Photo by Pauline Acalin for The Verge

Elon Musk’s first prototype Hyperloop tunnel is no more. Bloomberg reports that the roughly one-mile-long white steel tunnel running along Jack Northrop Avenue near SpaceX headquarters in Hawthorne, California, has been removed and will be replaced with parking spaces for employees.

Perhaps you’ll recall that before Musk assumed the mantle of free speech champion, he set out to circumvent “soul-destroying traffic” by building the Hyperloop, a theoretical system of tunnels that would revolutionize transportation. He also claimed to be able to dig tunnels faster and more efficiently than most current tunnel boring systems, which he rightly argued were laborious and costly.

By pairing these things together, Musk said he could change the way most people got around, even reducing the travel time between San Francisco and Los Angeles to 30 minutes. The Hawthorne tunnel was meant to serve as a demonstration of Musk’s vision.

Pave paradise, put up a parking lot

But now they’ve removed it and put up a parking lot. Precision Construction Services was one of the contractors that installed the prototype tube, and earlier this year, the company’s owner Erik Wright was informed it would be torn down. Bloomberg also viewed the site and reported that “no trace of the Hyperloop tube remained.” (Assumedly, the underground test tunnel that Musk debuted in 2018 remains.)

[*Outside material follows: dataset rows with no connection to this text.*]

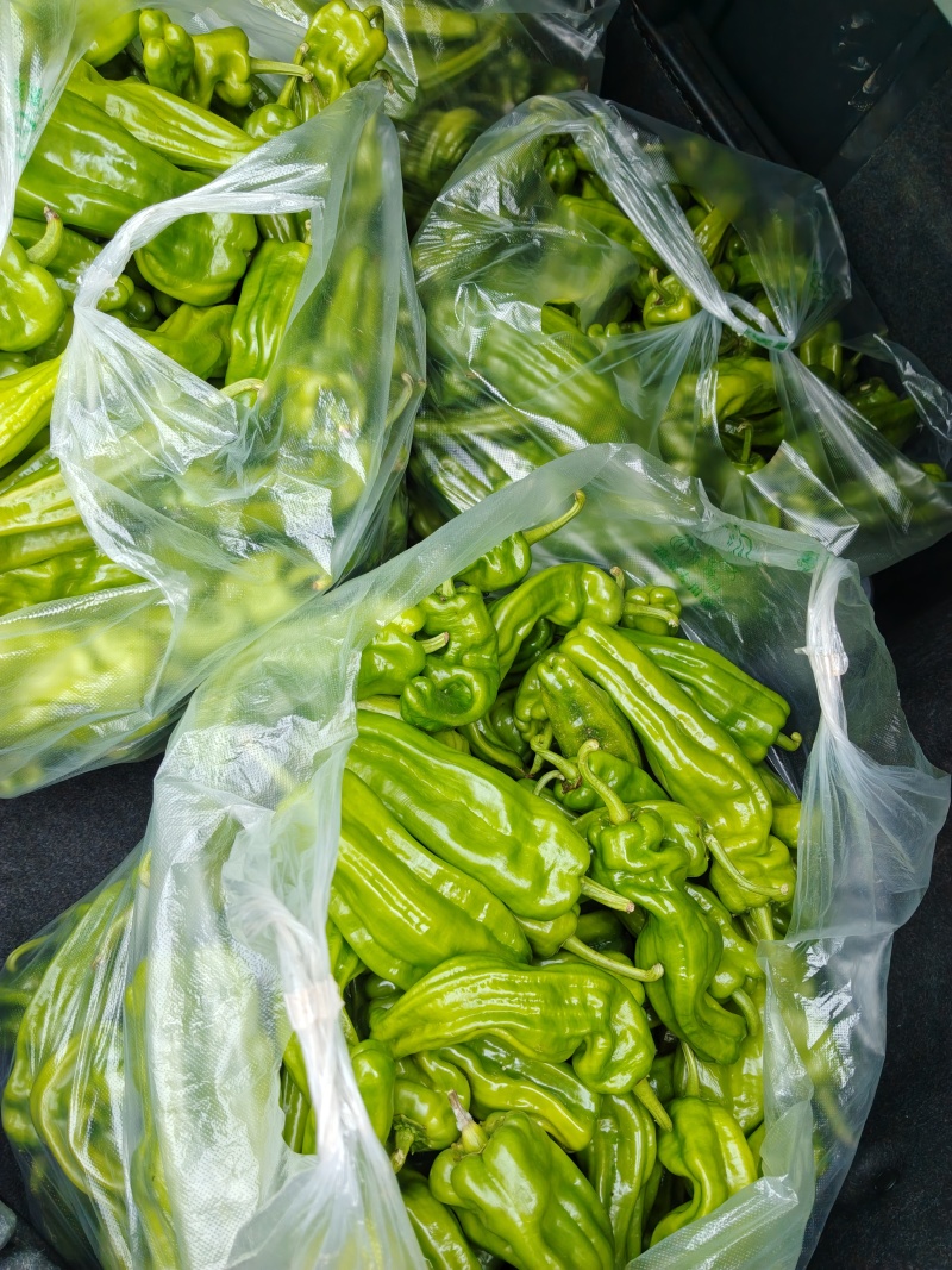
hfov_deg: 53.1
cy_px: 635
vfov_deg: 67.3
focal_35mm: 26
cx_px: 476
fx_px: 954
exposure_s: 1/100
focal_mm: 4.82
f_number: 1.88
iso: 141
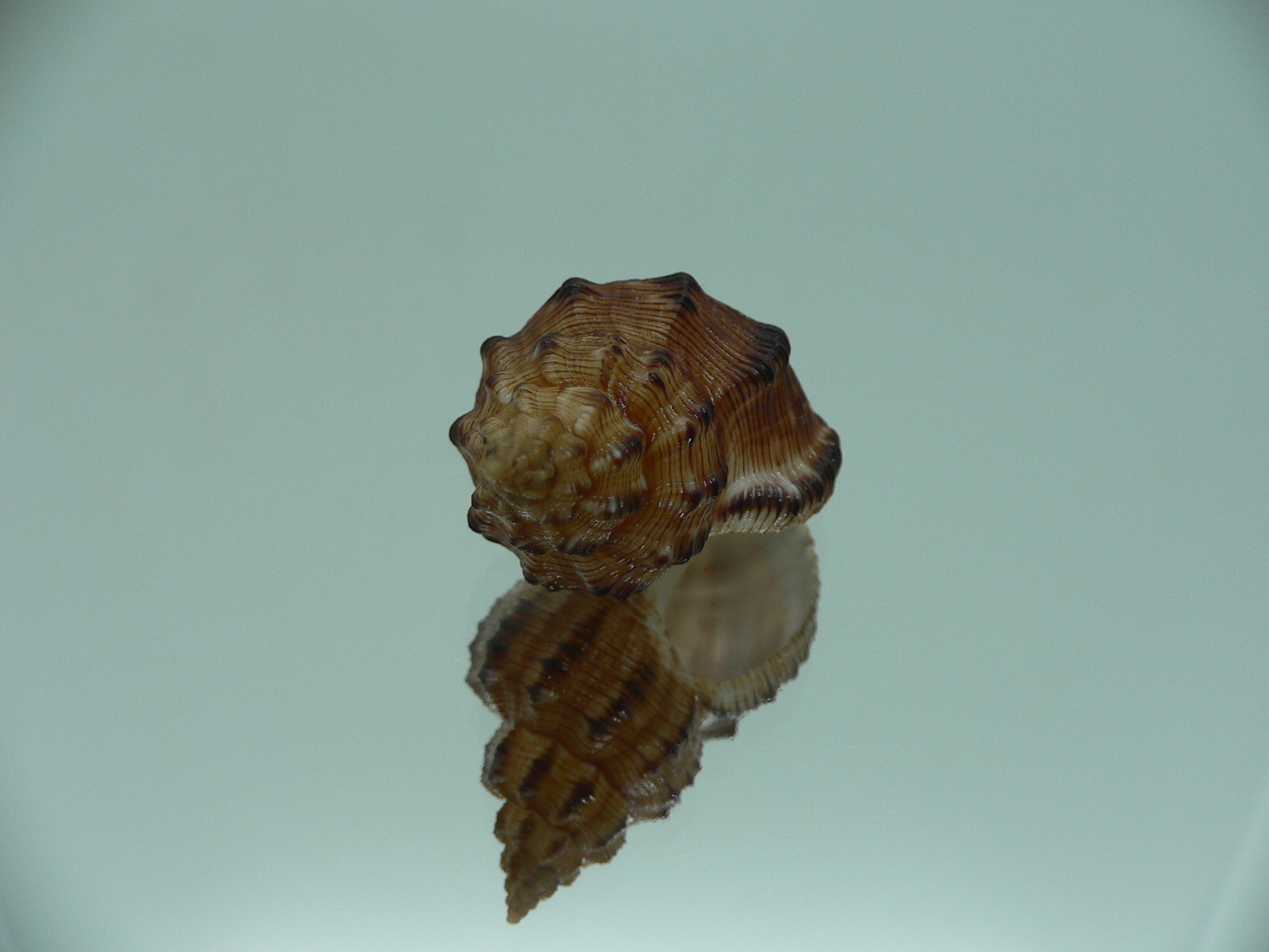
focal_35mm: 35
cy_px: 476
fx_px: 1283
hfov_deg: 52.6
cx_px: 634
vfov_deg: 40.7
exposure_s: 1/60
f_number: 2.8
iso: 80
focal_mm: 4.6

The above-ground tube was the centerpiece of a Hyperloop competition in 2018 when dozens of student teams from around the world gathered in the SpaceX parking lot to race their pods and celebrate all things Musk. There was another student competition the following year, and Musk predicted that a third race would feature a “10km vacuum tunnel with a curve.”

But in the last few years, Musk’s Hyperloop ambitions have been severely scaled back. His original proposal for an underground transit system, with magnetically levitating shuttles traveling through nearly airless tubes at speeds of up to hundreds of miles an hour, has been replaced with tunnels that can only accommodate Tesla vehicles. Other Hyperloop startups have shut down or pivoted to cargo shipments.

Meanwhile, Musk’s Boring Company has been working to build out a system of tunnels underneath Las Vegas for a few years now, while the company’s efforts to dig in other cities, like ChicagoLos Angeles, and the Northeast Corridor, have fizzled.